## Given problem 1
Decide whether each statement below agrees with the passage, answering yes or no and quoting the passage's deciding words exactly. (a) Tong et al. proposed SVMs for text classification that can reduce the need for a labeled training set. (b) The authors train the word representations of the text separately, as in [22]. (c) Hochreiter et al. proposed tree-structured LSTMs.

++++ Passage ++++

This paper is organized in several parts. Section 2 introduces the related work about text classification. In Section 3, we illustrate our BGRU-Att-pooling model and its implementation details are described. In Section 4, we introduce the details of our experimental evaluation setup. In Section 5, we present the experimental results. Finally, the conclusions and future work are discussed in Section 6.
2. RELATED WORK
As one of the mainstream tasks of NLP, text classification plays an important role and has great research and application value. In particular, the cost of manually processing massive data is prohibitive. Excellent performance has been achieved on sentimental classification [13–15] and spam categorization [16,17], which belong to the field of text classification.
In the early stages, Tong et al. [18] proposed SVMs for text classification, which can reduce the need for a labeled training set. Due to the prominent performance of neural networks, many neural network models [19–21] have been proposed for text classification. Unlike conventional approach, which relied heavily on human knowledge, neural networks can completely extract features automatically. Sinha et al. [19] proposed an end-to-end neural network-based model for hierarchical classification. They utilized external knowledge in the form of topic category taxonomies to facilitate the classification by introducing an adapted version of attention to represent documents dynamically through the hierarchy. Wang et al. [20] proposed a label-word joint embedding method. Different from the methods just utilize labels as the supervision, it embeds the words and labels in the same joint space, and measures the compatibility of word-label pairs to attend the document representations. Qian et al. [21] proposed linguistically regularized LSTM, which was trained with linguistic resources. The linguistic knowledge was applied to the classification in order to combine the features of humans with the neural network through the sentimental lexicons to assist with sentimental analysis.
Our model is also aimed at training sentence expressions and classifying them; however, neural networks are expected to help us automatically rather than utilizing the sentimental lexicons. Lee et al. [22] proposed sequential short-text classification with recurrent and CNNs, which utilized RNN and CNN to generate word embeddings, and then classified the short texts through a fully connected layer and a softmax layer. However, this operation results in high time consumption due to the training of word embeddings. As a contrary, in this work, we aim at presenting an approach that can automatically encode sentences, which enables the neural network to automatically perform sentimental classification and avoid complicated feature engineering process. Therefore, we utilize the pretrained word embeddings to replace the text instead of training the word representations of the text separately as employed in [22].
Briefly speaking, neural networks for sequence processing models can be broadly divided into two categories: recursive sentence modeling, such as Recursive neural networks (RecNN) and recurrent sentence modeling, such as RNN, recursive sentence modeling defines recursive tree structures to express longer phrases [10], which combines the leaf nodes of the tree structures to represent compositionality. Tai et al. [23] proposed tree-structured LSTMs, which utilizes tree-structured network topologies to build the sentence model. Recurrent sentence modeling benefits from the recurrent structure of RNN, has achieved remarkable performance in capturing long-term dependencies. It addresses the variable-length sequence with the memory's state, in which each time-step's output depends on the value at the previous time. Recently, Hochreiter et al. [24] proposed LSTM units, it stores the previous state and memorizes the extracted features from the current time's input thus it consumes less time than RecNN. GRU is similar to LSTM of which each unit remembers the features of the input stream, which is beneficial for processing the long sentences that contain both important information and noise. Chung et al. [25] compared the performance between LSTM and GRU. From their conclusions, LSTM unit computes the new memory content without any control of the previous time step, and GRU exposes its full content without any control. Therefore, we finally package the content gate in the GRU to avoid its full exposure and we call its output as text unit. We analyze the impact of LSTM and GRU on our task in Section 5.

++++ Data listing ++++

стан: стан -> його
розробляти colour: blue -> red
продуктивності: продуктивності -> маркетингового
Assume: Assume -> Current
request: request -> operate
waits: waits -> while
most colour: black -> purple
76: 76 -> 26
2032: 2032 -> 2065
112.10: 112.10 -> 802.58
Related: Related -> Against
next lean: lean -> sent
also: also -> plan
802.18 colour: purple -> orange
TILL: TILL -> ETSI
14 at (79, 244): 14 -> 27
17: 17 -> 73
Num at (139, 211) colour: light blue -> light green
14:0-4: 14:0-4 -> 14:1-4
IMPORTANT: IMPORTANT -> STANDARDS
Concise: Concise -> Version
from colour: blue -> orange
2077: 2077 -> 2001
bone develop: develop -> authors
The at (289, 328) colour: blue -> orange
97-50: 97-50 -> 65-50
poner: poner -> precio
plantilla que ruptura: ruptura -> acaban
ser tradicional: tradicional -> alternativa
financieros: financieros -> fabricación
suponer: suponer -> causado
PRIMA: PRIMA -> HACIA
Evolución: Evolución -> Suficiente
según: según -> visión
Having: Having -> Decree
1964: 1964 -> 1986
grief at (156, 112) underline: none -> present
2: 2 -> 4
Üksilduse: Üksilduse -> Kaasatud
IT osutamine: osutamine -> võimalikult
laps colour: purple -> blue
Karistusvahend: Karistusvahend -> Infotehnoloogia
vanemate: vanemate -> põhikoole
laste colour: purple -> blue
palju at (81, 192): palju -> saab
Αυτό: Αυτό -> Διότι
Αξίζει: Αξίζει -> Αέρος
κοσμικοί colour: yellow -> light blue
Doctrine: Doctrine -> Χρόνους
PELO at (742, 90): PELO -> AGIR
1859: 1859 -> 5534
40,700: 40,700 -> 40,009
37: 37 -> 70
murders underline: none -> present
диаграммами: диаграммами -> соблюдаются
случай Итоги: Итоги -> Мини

++++

## Given problem 2
Reproduce the records verbatim, starting with their first line and going on through the line that contains "palju at (81, 192): palju -> saab", with that line included.

## Worked solution 1
(a) Yes: "Tong et al. [18] proposed SVMs for text classification, which can reduce the need for a labeled training set."
(b) No: "we utilize the pretrained word embeddings to replace the text instead of training the word representations of the text separately as employed in [22]."
(c) No: "Tai et al. [23] proposed tree-structured LSTMs"

## Worked solution 2
стан: стан -> його
розробляти colour: blue -> red
продуктивності: продуктивності -> маркетингового
Assume: Assume -> Current
request: request -> operate
waits: waits -> while
most colour: black -> purple
76: 76 -> 26
2032: 2032 -> 2065
112.10: 112.10 -> 802.58
Related: Related -> Against
next lean: lean -> sent
also: also -> plan
802.18 colour: purple -> orange
TILL: TILL -> ETSI
14 at (79, 244): 14 -> 27
17: 17 -> 73
Num at (139, 211) colour: light blue -> light green
14:0-4: 14:0-4 -> 14:1-4
IMPORTANT: IMPORTANT -> STANDARDS
Concise: Concise -> Version
from colour: blue -> orange
2077: 2077 -> 2001
bone develop: develop -> authors
The at (289, 328) colour: blue -> orange
97-50: 97-50 -> 65-50
poner: poner -> precio
plantilla que ruptura: ruptura -> acaban
ser tradicional: tradicional -> alternativa
financieros: financieros -> fabricación
suponer: suponer -> causado
PRIMA: PRIMA -> HACIA
Evolución: Evolución -> Suficiente
según: según -> visión
Having: Having -> Decree
1964: 1964 -> 1986
grief at (156, 112) underline: none -> present
2: 2 -> 4
Üksilduse: Üksilduse -> Kaasatud
IT osutamine: osutamine -> võimalikult
laps colour: purple -> blue
Karistusvahend: Karistusvahend -> Infotehnoloogia
vanemate: vanemate -> põhikoole
laste colour: purple -> blue
palju at (81, 192): palju -> saab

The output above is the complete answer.